10      Artikel 17 van bijlage I bij de overeenkomst verbiedt in de in artikel 5 van de overeenkomst vermelde gevallen alle beperkingen op grensoverschrijdende dienstverlening op het grondgebied van een overeenkomstsluitende partij waarvan de duur niet meer bedraagt dan 90 daadwerkelijk gewerkte dagen per kalenderjaar, alsook – onder bepaalde voorwaarden – alle beperkingen inzake toegang en verblijf.

11      Artikel 23 van bijlage I bij de overeenkomst luidt als volgt:

„1.      Ontvangers van diensten als bedoeld in artikel 5, lid 3, van de onderhavige overeenkomst hebben geen verblijfsvergunning nodig voor een verblijf van niet meer dan drie maanden. Voor een verblijf van meer dan drie maanden wordt aan ontvangers van diensten een verblijfsvergunning verstrekt waarvan de geldigheidsduur gelijk is aan de duur van de dienstverlening. Ontvangers van diensten kunnen gedurende hun verblijf van sociale bijstand worden uitgesloten.

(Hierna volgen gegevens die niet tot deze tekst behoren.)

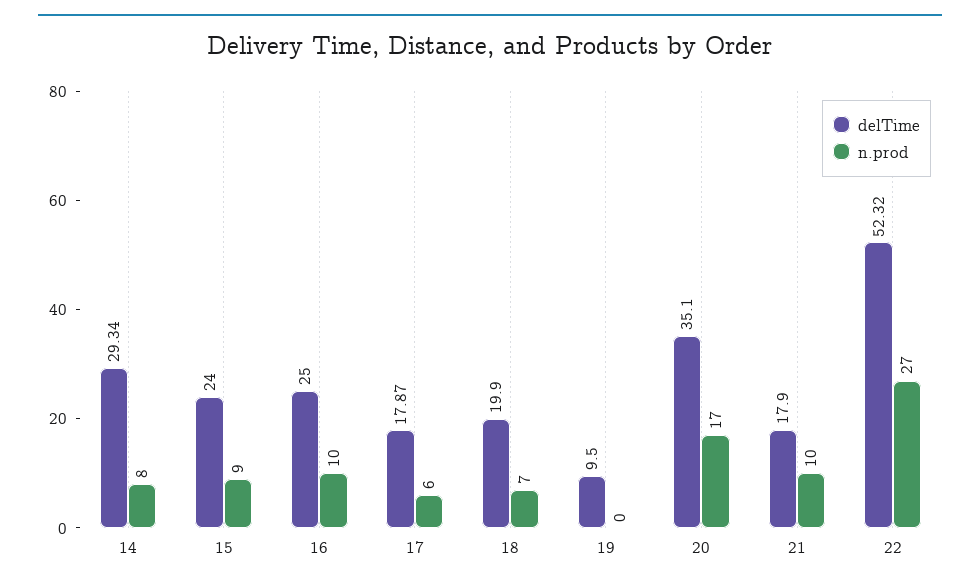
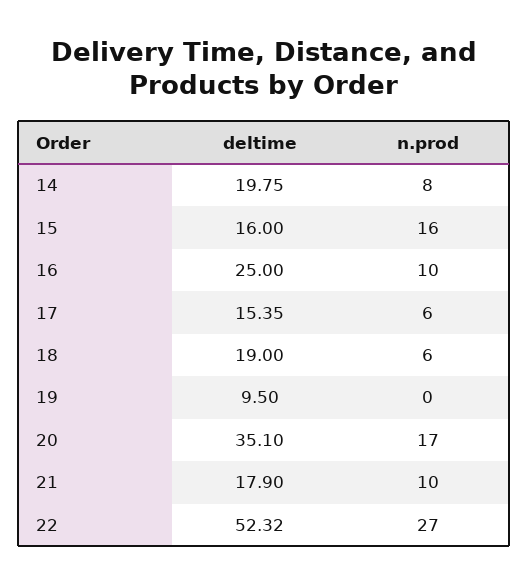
delTime, 14: 29.34 -> 19.75
delTime, 15: 24 -> 16
n.prod, 15: 9 -> 16
delTime, 17: 17.87 -> 15.35
delTime, 18: 19.9 -> 19
n.prod, 18: 7 -> 6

2.      De verblijfsvergunning is geldig voor het gehele grondgebied van de staat die de vergunning heeft afgegeven.”

 Nationale regeling

12      Artikel 2 van de jachtwet van het Land Vorarlberg (Vorarlberger Gesetz über das Jagdwesen, LGBl. 32/1988), in de versie die gold op het moment van de feiten van het hoofdgeding (LGBl. 54/2008), bepaalt:

„Inhoud en beoefening van de jacht

1.      Het jachtrecht vormt de basis van iedere beoefening van de jacht. Het is verbonden met de eigendom van de grond en omvat het recht om het wild te beheren, erop te jagen en het zich toe te eigenen.

2.      De grondeigenaar mag enkel over zijn jachtrecht beschikken voor zover zijn gronden een privaat jachtgebied vormen (houder van een particulier jachtrecht). De bevoegdheid om te beschikken over het jachtrecht op alle andere gronden behoort toe aan jachtverenigingen.

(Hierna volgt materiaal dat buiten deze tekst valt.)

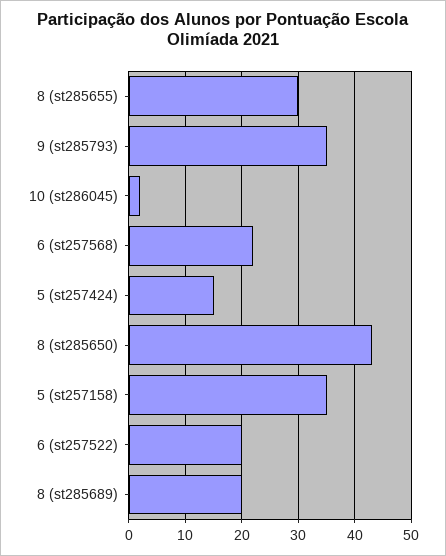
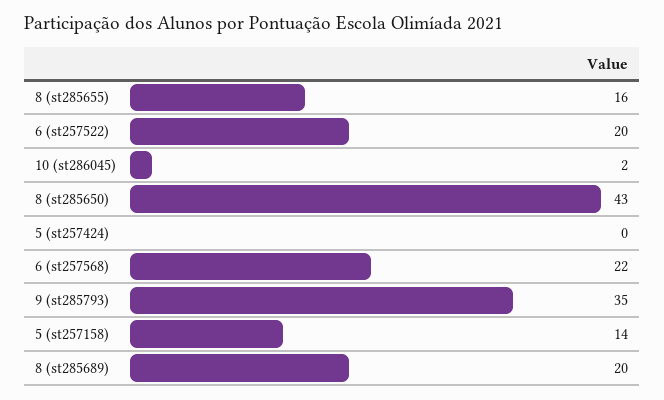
8 (st285655): 30 -> 16
5 (st257424): 15 -> 0
5 (st257158): 35 -> 14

3.      De jachtgerechtigden (lid 2) moeten ofwel zelf hun jachtgebieden gebruiken voor jachtdoeleinden, ofwel het genot ervan overdragen aan pachters (jachtgenotgerechtigden).”

13      Artikel 20 van voornoemde wet luidt als volgt:

„Pacht van een jachtgebied

1.      Het verpachten van een jachtgebied kan gebeuren bij onderling akkoord, via openbare veiling of via openbaar opbod. In het kader van de pacht van een jachtgebied moeten de jachtgerechtigden ervoor waken dat het jachtrecht wordt uitgeoefend overeenkomstig de in artikel 3 neergelegde beginselen.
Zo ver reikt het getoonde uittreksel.